Она подперла ладонями нижнюю челюсть, смотрела на меня и молча слушала. Когда я закончил, она вытащила из пачки новую папиросу, прикурила и, помолчав не много, произнесла:
- Фу-х, молодой человек. Что я могу вам сказать. В этом что-то есть, но ..
Пауза. Затяжка. Стряхивание пепла.
… Но, - продолжила она, медленно пережевывая каждое слово, тем самым напомнив мне одно изречение: «Если умную мысль долго и тщательно разжевывать, а потом переваривать, - то результат может выйти с другой стороны». – Но, это старо, как мир.
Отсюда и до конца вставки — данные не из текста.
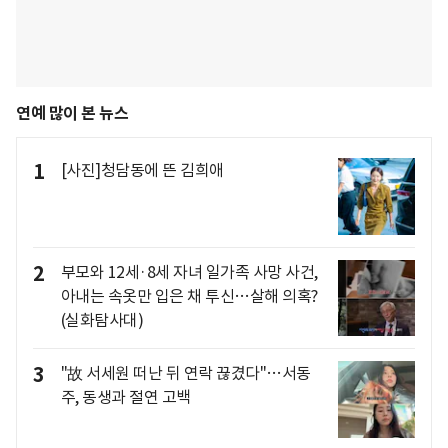
연예 많이 본 뉴스
1
[사진]청담동에 뜬 김희애
2
부모와 12세·8세 자녀 일가족 사망 사건,
아내는 속옷만 입은 채 투신…살해 의혹?
(실화탐사대)
3
"故 서세원 떠난 뒤 연락 끊겼다"…서동
주, 동생과 절연 고백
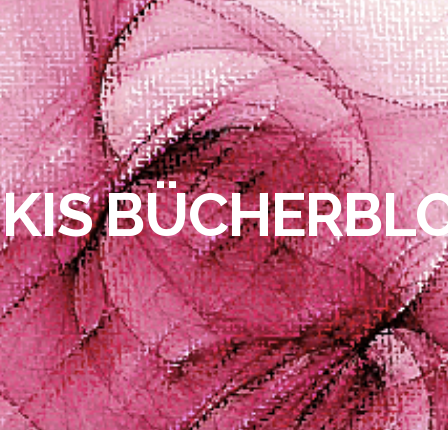
IKIS BÜCHERBL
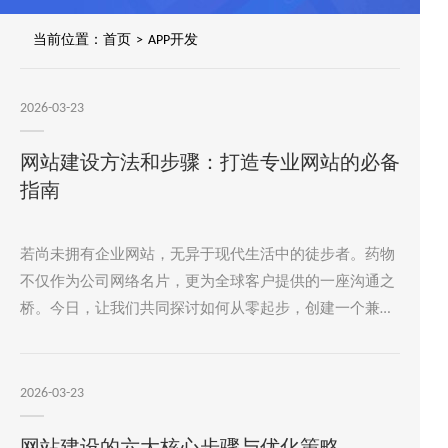
当前位置：
首页
>
APP开发
2026-03-23
网站建设方法和步骤：打造专业网站的必备
指南
若尚未拥有企业网站，无异于现代生活中的徒步者。药物
不仅作为公司网络名片，更为全球客户提供的一座沟通之
桥。今日，让我们共同探讨如何从零起步，创建一个兼具
时尚感和实用性的企业网站。1.网站建设的初心:为什么要
建站？明确网站建设之目的至关重要，此乃确定建站方向
和制定相应策略的基础。
2026-03-23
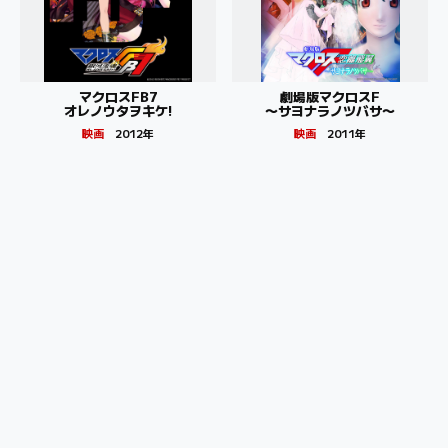
マクロスFB7
劇場版マクロスF
オレノウタヲキケ!
〜サヨナラノツバサ〜
映画
2012年
映画
2011年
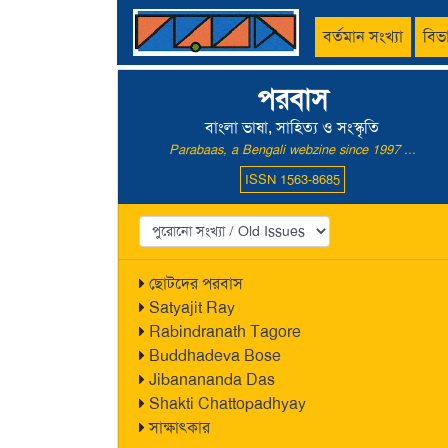
বর্তমান সংখ্যা
বিভ
পরবাস
বাংলা ভাষা, সাহিত্য ও সংস্কৃতি
Parabaas, a Bengali webzine since 1997 ...
ISSN 1563-8685
ছোটদের পরবাস
Satyajit Ray
Rabindranath Tagore
Buddhadeva Bose
Jibanananda Das
Shakti Chattopadhyay
সাক্ষাৎকার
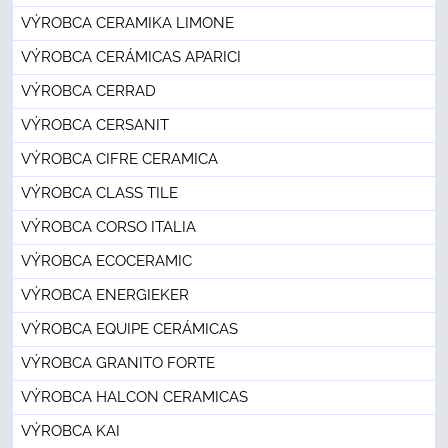
VÝROBCA CERAMIKA LIMONE
VÝROBCA CERÁMICAS APARICI
VÝROBCA CERRAD
VÝROBCA CERSANIT
VÝROBCA CIFRE CERAMICA
VÝROBCA CLASS TILE
VÝROBCA CORSO ITALIA
VÝROBCA ECOCERAMIC
VÝROBCA ENERGIEKER
VÝROBCA EQUIPE CERÁMICAS
VÝROBCA GRANITO FORTE
VÝROBCA HALCON CERAMICAS
VÝROBCA KAI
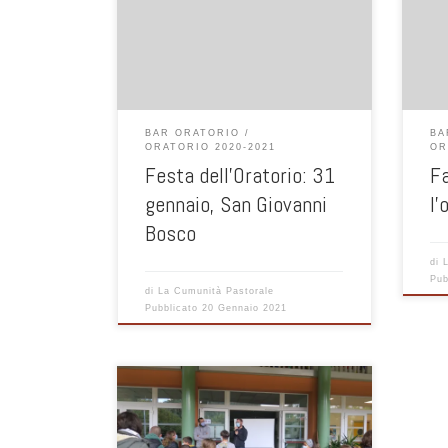
appuntamenti con ragazzi e bambini e
famiglie per ritrovarci, per vivere, un po’
da lontano ma uniti, la realtà
dell’oratorio e per giocare insieme. Lo
abbiamo fatto un mesetto fa, ormai,
prima di Natale; lo vogliamo fare nel
mese di gennaio in una data […]
BAR ORATORIO
BA
ORATORIO 2020-2021
OR
Festa dell’Oratorio: 31
F
gennaio, San Giovanni
l’
Bosco
di
Pub
di
La Cumunità Pastorale
Pubblicato
20 Gennaio 2021
Ciao a tutti! Ci eravamo lasciati ad
inizio ottobre in oratorio, per riprendere
contatto con gli spazi e i loghi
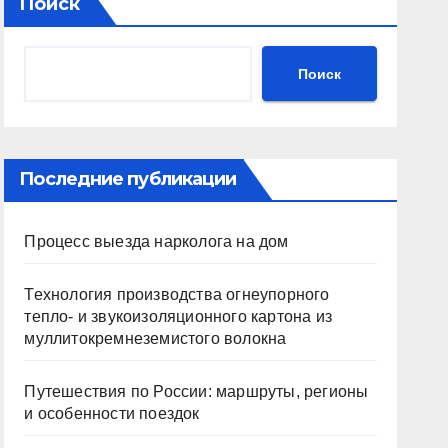
Поиск
Поиск
Последние публикации
Процесс выезда нарколога на дом
Технология производства огнеупорного
тепло- и звукоизоляционного картона из
муллитокремнеземистого волокна
Путешествия по России: маршруты, регионы
и особенности поездок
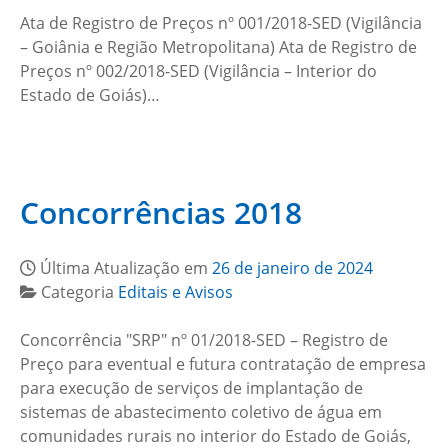
Ata de Registro de Preços nº 001/2018-SED (Vigilância
– Goiânia e Região Metropolitana) Ata de Registro de
Preços nº 002/2018-SED (Vigilância – Interior do
Estado de Goiás)…
Concorrências 2018
Última Atualização em
26 de janeiro de 2024
Categoria
Editais e Avisos
Concorrência "SRP" nº 01/2018-SED – Registro de
Preço para eventual e futura contratação de empresa
para execução de serviços de implantação de
sistemas de abastecimento coletivo de água em
comunidades rurais no interior do Estado de Goiás,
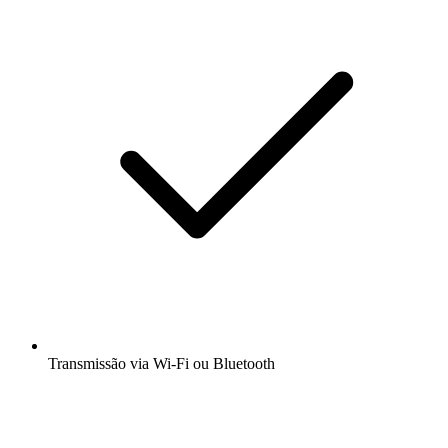
Transmissão via Wi-Fi ou Bluetooth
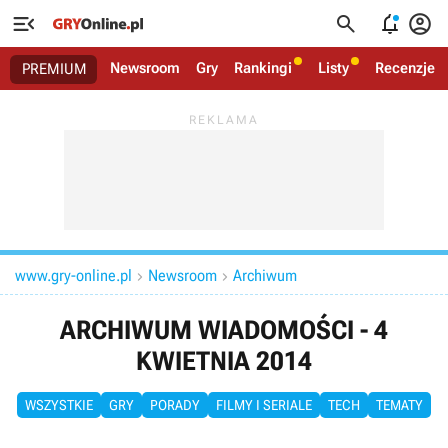




Newsroom
Gry
Rankingi
Listy
Recenzje
PREMIUM
www.gry-online.pl
Newsroom
Archiwum


ARCHIWUM WIADOMOŚCI - 4
KWIETNIA 2014
WSZYSTKIE
GRY
PORADY
FILMY I SERIALE
TECH
TEMATY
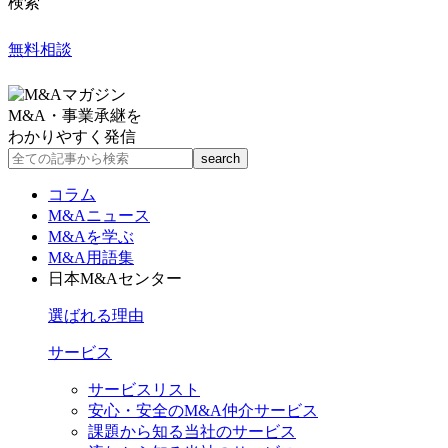
検索
無料相談
M&A・事業承継を
わかりやすく発信
コラム
M&Aニュース
M&Aを学ぶ
M&A用語集
日本M&Aセンター
選ばれる理由
サービス
サービスリスト
安心・安全のM&A仲介サービス
課題から知る当社のサービス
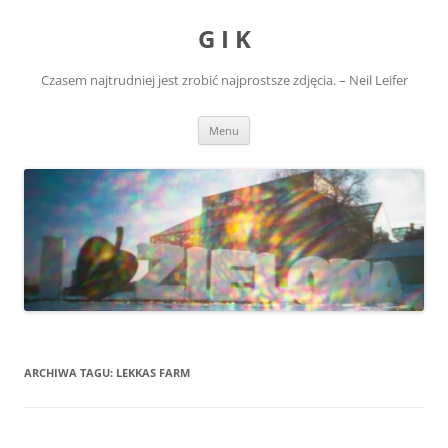
Przejdź
do
G I K
treści
Czasem najtrudniej jest zrobić najprostsze zdjęcia. – Neil Leifer
Menu
ARCHIWA TAGU:
LEKKAS FARM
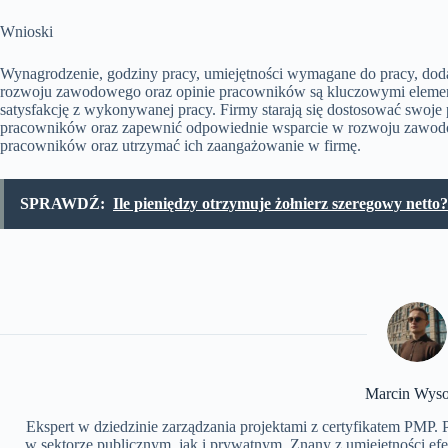
Wnioski
Wynagrodzenie, godziny pracy, umiejętności wymagane do pracy, dod
rozwoju zawodowego oraz opinie pracowników są kluczowymi element
satysfakcję z wykonywanej pracy. Firmy starają się dostosować swoje
pracowników oraz zapewnić odpowiednie wsparcie w rozwoju zawodo
pracowników oraz utrzymać ich zaangażowanie w firmę.
SPRAWDŹ:
Ile pieniędzy otrzymuje żołnierz szeregowy netto
Marcin Wyso
Ekspert w dziedzinie zarządzania projektami z certyfikatem PMP.
w sektorze publicznym, jak i prywatnym. Znany z umiejętności ef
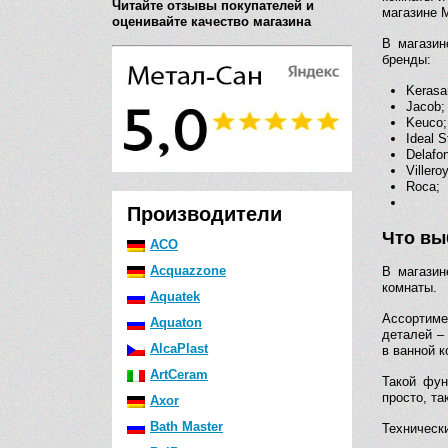
Читайте отзывы покупателей и
магазине 
оценивайте качество магазина
В магазин
бренды:
Kerasa
Jacob;
Keuco;
Ideal S
Delafon
Viller
Roca;
Производители
Что вы
ACO
Acquazzone
В магазин
комнаты.
Aquatek
Ассортиме
Aquaton
деталей –
AlcaPlast
в ванной к
ArtCeram
Такой фун
просто, та
Axor
Bath Master
Техническ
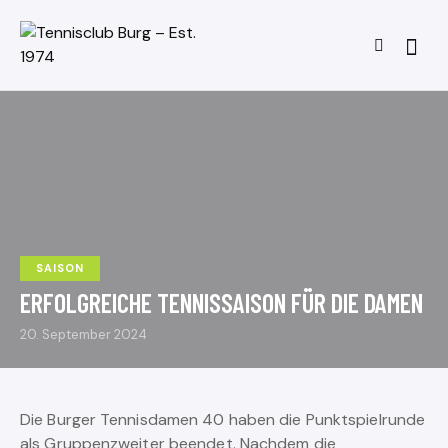
SAISON
ERFOLGREICHE TENNISSAISON FÜR DIE DAMEN
20. September 2024
Die Burger Tennisdamen 40 haben die Punktspielrunde
als Gruppenzweiter beendet. Nachdem die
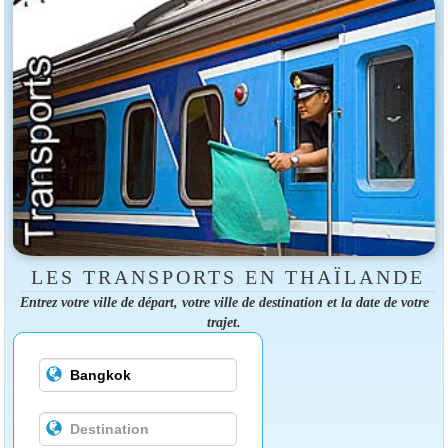
LES TRANSPORTS EN THAÏLANDE
Entrez votre ville de départ, votre ville de destination et la date de votre
trajet.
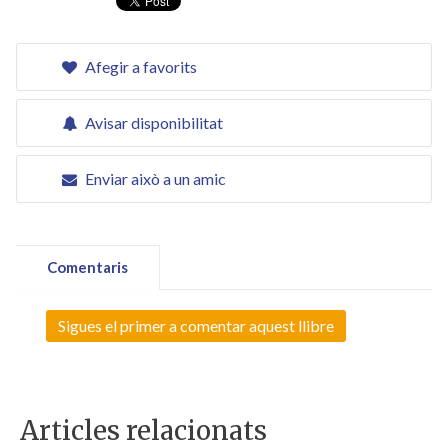
Afegir a favorits
Avisar disponibilitat
Enviar això a un amic
Comentaris
Sigues el primer a comentar aquest llibre
Articles relacionats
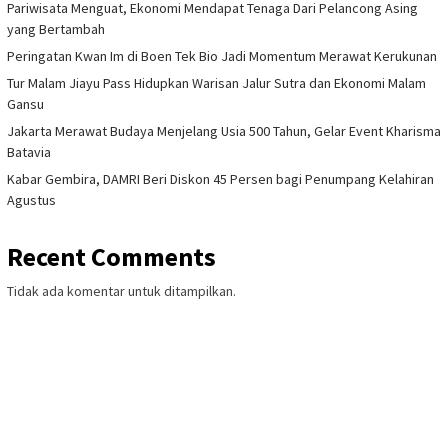
Pariwisata Menguat, Ekonomi Mendapat Tenaga Dari Pelancong Asing
yang Bertambah
Peringatan Kwan Im di Boen Tek Bio Jadi Momentum Merawat Kerukunan
Tur Malam Jiayu Pass Hidupkan Warisan Jalur Sutra dan Ekonomi Malam
Gansu
Jakarta Merawat Budaya Menjelang Usia 500 Tahun, Gelar Event Kharisma
Batavia
Kabar Gembira, DAMRI Beri Diskon 45 Persen bagi Penumpang Kelahiran
Agustus
Recent Comments
Tidak ada komentar untuk ditampilkan.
Это прошлый век, эта другая эпоха. Где вы увидели такую женщину, которой вы посветили свои…, - она на секунду запнулась, подбирая нужное слово. - …вирши? Взгляните за окно.
Я посмотрел, но ничего особого там не увидел. Ну, машины ездют, ну людишки шлындают, дождик поливает, птицы каркают. Да что там, обыкновенная Россия-матушка! Недоуменно пожав плечами, я посмотрел на даму, как нашкодивший ученик четвертого класса.
- На дворе двадцать первый век! – сказала она торжественно, с жаром туша окурок о край пепельницы. – А вы с барокко приходите.
- С чем, простите? – смутившись, поинтересовался я, не предполагая, что, мой опус имеет такое странное название.
- Сейчас совсем иной ритм жизни, - продолжила она, с жаром, не обращая внимания на мой вопрос. – Иной нынче норов, так сказать. Мир трещит по швам, стираются отношения между полами, женщины работают, а мужики торгуют собой и никакой романтики, никакого постмодернизма, - сплошное ****ство и разврат. Извините, - она виновато улыбнулась. – Вы меня понимаете?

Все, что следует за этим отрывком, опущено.